= Reuben Smeed =

British statistician (1909–1976)

Reuben Jacob Smeed (1909–1976) was a British statistician and transport researcher. He proposed Smeed's law which correlated traffic fatalities to traffic density and predicted that the average speed of traffic in central London would always be nine miles per hour without other disincentives, given that this was the minimum speed that people will tolerate.

He chaired the Smeed Report which reported to the Government of the United Kingdom on road pricing in 1964 which recommended introducing congestion pricing on busy roads. These recommendations were not taken up until the London congestion charge was finally introduced in 2003, when average traffic speeds across the congestion charging zone rose by 15% from 14 km/h in the year prior to introduction to 17 km/h immediately after its introduction, the highest average speed since 1974.

==Career==
Smeed attended Central Foundation Boys' School, obtained a degree in mathematics and subsequently a PhD in aeronautical engineering from Queen Mary's College before entering academia as a teacher of mathematics.

At the start of World War II he was working for the Royal Aircraft Establishment on radio and radar equipment. In 1941 he assumed the rank of Wing Commander while he ran a small team in operations research for RAF Bomber Command looking at bomber losses. The team included Freeman Dyson. Whilst there he used statistics to verify the safest methods and formations for bombers and to investigate the effectiveness of various radar countermeasures, and by 1945 had become their Chief Research Officer.

In 1947 he joined the Traffic and Safety Division as Deputy Director at the Department of Scientific and Industrial Research (later the Transport Research Laboratory), where he investigated issues around traffic, road users, accidents, lighting and vehicle behaviour, pioneering the scientific study of transport studies. In so doing, he discovered a number of surprising or counter-intuitive features of road systems.

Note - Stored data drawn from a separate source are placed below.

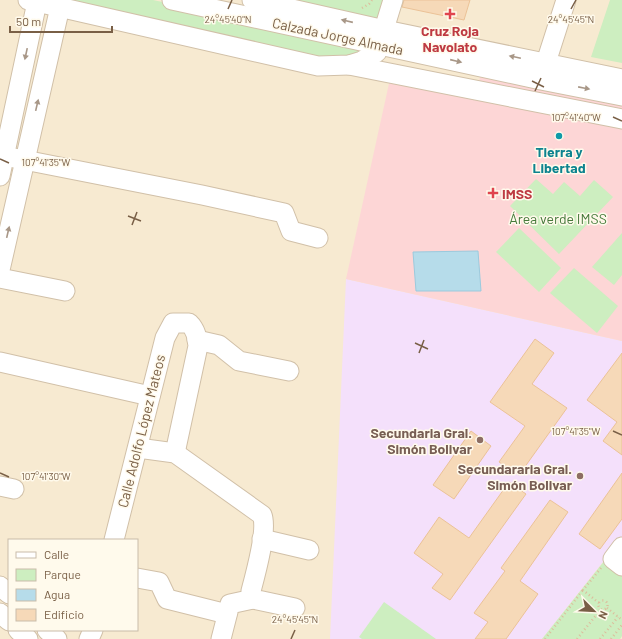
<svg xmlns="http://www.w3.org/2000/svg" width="622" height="639" font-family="Barlow,sans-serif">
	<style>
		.residential { fill: #f7ead1; fill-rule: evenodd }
		.education { fill: #f4e0fb }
		.medical { fill: #fdd6d6 }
		.green { fill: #cdeec0 }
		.water { fill: #b6dcea; stroke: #9bcadd }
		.building { fill: #f6d9b8; stroke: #ebc297 }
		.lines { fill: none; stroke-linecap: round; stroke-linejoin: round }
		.minor-casing { stroke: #d1c0a8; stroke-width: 21 }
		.path { stroke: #dcbc9b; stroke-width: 2.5; stroke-dasharray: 1 3; stroke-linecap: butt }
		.minor { stroke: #fff; stroke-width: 19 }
		.oneway { fill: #a89787 }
		.ticks { fill: none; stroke: #795f46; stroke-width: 1.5 }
		.health-dot { fill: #e0444e; stroke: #fffaec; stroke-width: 1.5 }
		.culture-dot { fill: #0f9aa8; stroke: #fffaec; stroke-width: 1.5 }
		.education-dot { fill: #8d6e63; stroke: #fffaec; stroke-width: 1.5 }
		.labels { text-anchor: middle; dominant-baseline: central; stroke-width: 3; stroke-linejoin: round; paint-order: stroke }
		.health-label { font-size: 14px; font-weight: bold; fill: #be3a42; stroke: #fffaec }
		.street-label { font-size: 14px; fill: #795f46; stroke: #fffaec }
		.culture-label { font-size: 14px; font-weight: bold; fill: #0d838f; stroke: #fffaec }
		.park-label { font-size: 14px; fill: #467a3b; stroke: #fffaec }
		.education-label { font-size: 14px; font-weight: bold; fill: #785e54; stroke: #fffaec; text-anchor: end }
		.ticks-label { font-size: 10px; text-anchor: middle; fill: #795f46; stroke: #fffaec; stroke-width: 3; stroke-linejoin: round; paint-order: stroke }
	</style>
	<rect width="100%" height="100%" fill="#fef7e4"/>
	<!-- residential -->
	<path class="residential" d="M0,0H622V639H0ZM9,540H137V630H9Z"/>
	<!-- education -->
	<path class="education" d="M346,279L622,341V538L542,639H330Z"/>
	<!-- medical -->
	<path class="medical" d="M480,77L622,106V341L346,279L390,79L476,96Z"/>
	<!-- green -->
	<g class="green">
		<path d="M62,0H153L365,45C359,60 336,57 321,59Z"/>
		<path d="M281,0H385L377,23Z"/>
		<path d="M610,0H622V63L591,57Z"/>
		<path d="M536,179L553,194L564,182L580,196L594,180L613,197L559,254L510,206Z"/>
		<path d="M519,228L561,268L539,292L496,252Z"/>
		<path d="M622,233V275L614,285L592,267Z"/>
		<path d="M574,268L618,306L597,333L550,293Z"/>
		<path d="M605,560L622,573V636L620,639H542Z"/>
		<path d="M384,602L436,639H362L359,637Z"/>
	</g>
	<!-- water -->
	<path class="water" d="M478,251L481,291H416L413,252Z"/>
	<!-- building -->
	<g class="building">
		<path d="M404,0H470L464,20L402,7Z"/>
		<path d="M535,339L554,353L532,384L567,408L519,475L499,462L525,426L490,402Z"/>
		<path d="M622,353V455L603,441L617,422L587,400Z"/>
		<path d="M471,431L491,446L454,499L433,485Z"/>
		<path d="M622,473V519L600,549L579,534Z"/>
		<path d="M509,482L526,494L450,600L432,588L443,574L414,553L439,517L469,538Z"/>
		<path d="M550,500L568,512L520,581L538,594L506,639H475L488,622L474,613L505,571L501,568Z"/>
	</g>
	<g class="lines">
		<defs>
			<g id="minor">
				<path d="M28,0L318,66L349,65L362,61L377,52L393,0"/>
				<path d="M172,0L541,80L622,96"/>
				<path d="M252,0L385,30L622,79"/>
				<path d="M349,65L622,119"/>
				<path d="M542,75L566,0"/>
				<path d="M4,156L202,195L284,213L291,231L318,238"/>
				<path d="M0,176L37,2L36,0"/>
				<path d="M0,270L60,7L56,0"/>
				<path d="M0,278L65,291"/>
				<path d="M197,340L219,345L239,361L289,371"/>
				<path d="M0,362L150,396"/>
				<path d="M138,448L175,453L262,515C268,529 255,576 251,591L253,599L295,608"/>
				<path d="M0,486L14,489"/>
				<path d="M262,539L309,550"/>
				<path d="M114,540L165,338L173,323H189C196,330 197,337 198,346L175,453"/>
				<path d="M622,547L613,559L622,566"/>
				<path d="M137,578L159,582L167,599L227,614"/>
				<path d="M0,586L9,594"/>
				<path d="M0,613L9,621"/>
				<path d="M18,630L28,639"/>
				<path d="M47,630L57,639"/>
				<path d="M89,639L93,630"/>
				<path d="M221,639L230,604L253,599"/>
			</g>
		</defs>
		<!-- minor casing -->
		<use href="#minor" class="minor-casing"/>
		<!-- path -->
		<g class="path">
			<path d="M362,8L369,4L372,0"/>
			<circle cx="603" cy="605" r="4.5"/>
			<path d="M599,603L583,590L601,568"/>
			<path d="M607,608L622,620"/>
			<path d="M545,639L583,590"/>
			<path d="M577,639L601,609"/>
			<path d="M600,639L618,617"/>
			<path d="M611,639L622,625"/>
		</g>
		<!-- minor -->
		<use href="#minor" class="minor"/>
	</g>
	<!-- one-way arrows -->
	<defs><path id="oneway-solid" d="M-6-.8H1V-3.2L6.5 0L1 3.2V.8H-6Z"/></defs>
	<g class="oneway">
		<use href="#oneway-solid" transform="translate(347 21) rotate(-167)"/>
		<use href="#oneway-solid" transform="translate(26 54) rotate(102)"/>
		<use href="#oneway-solid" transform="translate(515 57) rotate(-168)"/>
		<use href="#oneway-solid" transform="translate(456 61) rotate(13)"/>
		<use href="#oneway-solid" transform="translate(584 88) rotate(11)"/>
		<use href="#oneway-solid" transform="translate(37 105) rotate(-77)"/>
		<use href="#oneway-solid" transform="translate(8 232) rotate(-77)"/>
	</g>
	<!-- ticks -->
	<path class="ticks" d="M228,9L232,0M571,9L576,0M532,81L544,87M535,91L541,78M613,117L622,121M0,159L9,163M128,216L141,221M132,225L137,212M415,343L428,349M419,353L424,340M613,431L622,435M0,473L9,477M291,639L295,630"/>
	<!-- markers -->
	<g class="health-dot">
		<path d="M448 8h4v4h4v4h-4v4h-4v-4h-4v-4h4z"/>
		<path d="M491 187h4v4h4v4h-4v4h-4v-4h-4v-4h4z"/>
	</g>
	<circle class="culture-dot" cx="559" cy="136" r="4"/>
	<g class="education-dot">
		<circle cx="480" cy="440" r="4"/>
		<circle cx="580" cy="476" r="4"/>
	</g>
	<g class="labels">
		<!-- health labels -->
		<g class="health-label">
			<text x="450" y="30">Cruz Roja<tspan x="450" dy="16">Navolato</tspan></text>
			<text x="502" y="193" text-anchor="start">IMSS</text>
		</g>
		<!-- street labels -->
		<g class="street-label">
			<text transform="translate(338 36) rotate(12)">Calzada Jorge Almada</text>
			<text transform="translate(141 431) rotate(-76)">Calle Adolfo López Mateos</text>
		</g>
		<!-- culture labels -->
		<g class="culture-label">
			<text x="559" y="151">Tierra y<tspan x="559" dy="16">Libertad</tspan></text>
		</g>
		<!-- park labels -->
		<g class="park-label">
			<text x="558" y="218">Área verde IMSS</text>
		</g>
		<!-- education labels -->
		<g class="education-label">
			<text x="472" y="432">Secundaria Gral.<tspan x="472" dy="16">Simón Bolivar</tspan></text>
			<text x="572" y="468">Secundararia Gral.<tspan x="572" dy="16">Simón Bolivar</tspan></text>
		</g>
	</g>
	<g class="ticks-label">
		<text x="228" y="23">24°45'40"N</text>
		<text x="571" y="23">24°45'45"N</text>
		<text x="576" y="121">107°41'40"W</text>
		<text x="46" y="166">107°41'35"W</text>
		<text x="576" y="435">107°41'35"W</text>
		<text x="46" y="480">107°41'30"W</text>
		<text x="295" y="623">24°45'45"N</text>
	</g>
	<!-- legend -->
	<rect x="8" y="539" width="130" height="92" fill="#fffaec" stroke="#c9bcaa"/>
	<rect x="16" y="552" width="20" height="6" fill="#ffffff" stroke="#c9bcaa"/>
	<text x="44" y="559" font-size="12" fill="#795f46">Calle</text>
	<rect x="16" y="569" width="20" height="12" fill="#cdeec0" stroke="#c9bcaa"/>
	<text x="44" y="579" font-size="12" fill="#795f46">Parque</text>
	<rect x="16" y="589" width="20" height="12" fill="#b6dcea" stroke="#c9bcaa"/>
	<text x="44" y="599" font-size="12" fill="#795f46">Agua</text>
	<rect x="16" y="609" width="20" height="12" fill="#f6d9b8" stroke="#c9bcaa"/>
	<text x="44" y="619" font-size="12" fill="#795f46">Edificio</text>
	<!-- north arrow -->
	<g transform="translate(594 611) rotate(114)" stroke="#fffaec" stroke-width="3" paint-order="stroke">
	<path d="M0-3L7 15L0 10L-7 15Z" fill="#795f46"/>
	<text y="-6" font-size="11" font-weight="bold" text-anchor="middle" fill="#795f46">N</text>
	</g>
	<!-- scale -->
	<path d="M10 26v6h102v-6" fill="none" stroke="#795f46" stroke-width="2"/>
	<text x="16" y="26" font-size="12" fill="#795f46" stroke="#fffaec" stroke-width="3" paint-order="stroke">50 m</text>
</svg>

In 1949 he proposed Smeed's law, an empirical rule that broke the usual link between environmental factors and road crashes. Instead he correlated traffic fatalities to traffic density, as measured by the proxy of motor vehicle registrations and country population. He also proposed that the average speed of traffic in central London would always be nine miles per hour, because that is the minimum speed that people will tolerate. He claimed that his new designs for the linked use of traffic lights might increase the number of cars on the roads but would not increase their speed, because, as soon as the traffic flowed faster, more drivers would come to slow it down. Under his direction the TRL investigated many aspects of road safety and driver behaviour, publishing more than 50 papers.

In 1961 he wrote "The traffic problem in towns", published by the Manchester Statistical Society and then in 1962 he was commissioned to head an influential study into the benefits and feasibility of congestion pricing for urban road networks which resulted in the Smeed Report "Road Pricing: The Economic and Technical Possibilities" which was published by the Ministry of Transport in 1964.

Although it was initially well received, successive governments failed to act. He left the laboratory in frustration soon after the report's publication, joining the Ministry of Land and Natural Resources. He was appointed a CBE in 1966. In 1967 he became the first Professor of Traffic Studies at University College London where he taught until his death in 1976.

==Legacy==
The Smeed prize has been awarded annually at the Annual Conference of the Universities' Transport Study Group "to recognise the best student paper and presentation".